> [Aim of the task] Pull out each line of the material below that contains the word "series", and copy those lines unchanged.

> [Supplied information]
⁂

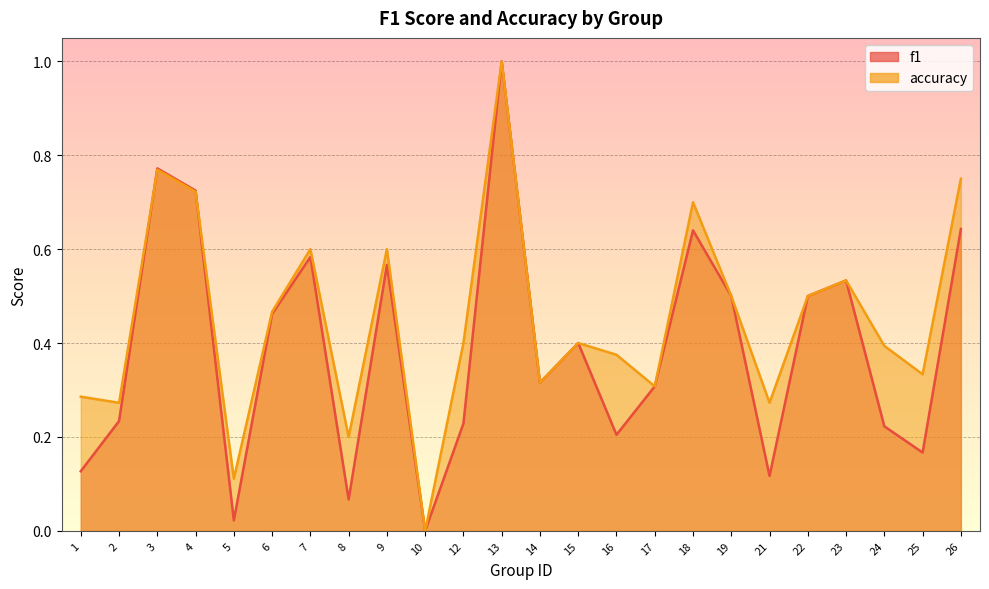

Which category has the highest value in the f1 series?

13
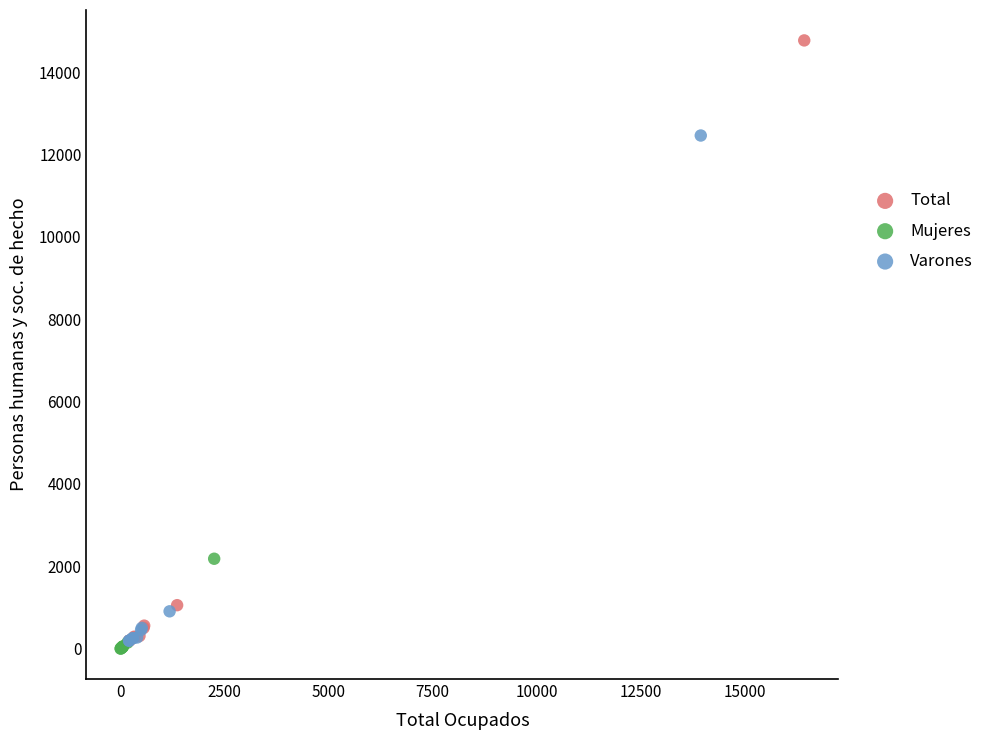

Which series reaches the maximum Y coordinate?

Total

⁂

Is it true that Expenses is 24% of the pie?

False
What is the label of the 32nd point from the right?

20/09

⁂

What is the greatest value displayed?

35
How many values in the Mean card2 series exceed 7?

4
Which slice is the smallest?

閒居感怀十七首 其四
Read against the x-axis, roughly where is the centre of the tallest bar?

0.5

⁂

> [Exercise response]
Which category has the highest value in the f1 series?
Which series reaches the maximum Y coordinate?
How many values in the Mean card2 series exceed 7?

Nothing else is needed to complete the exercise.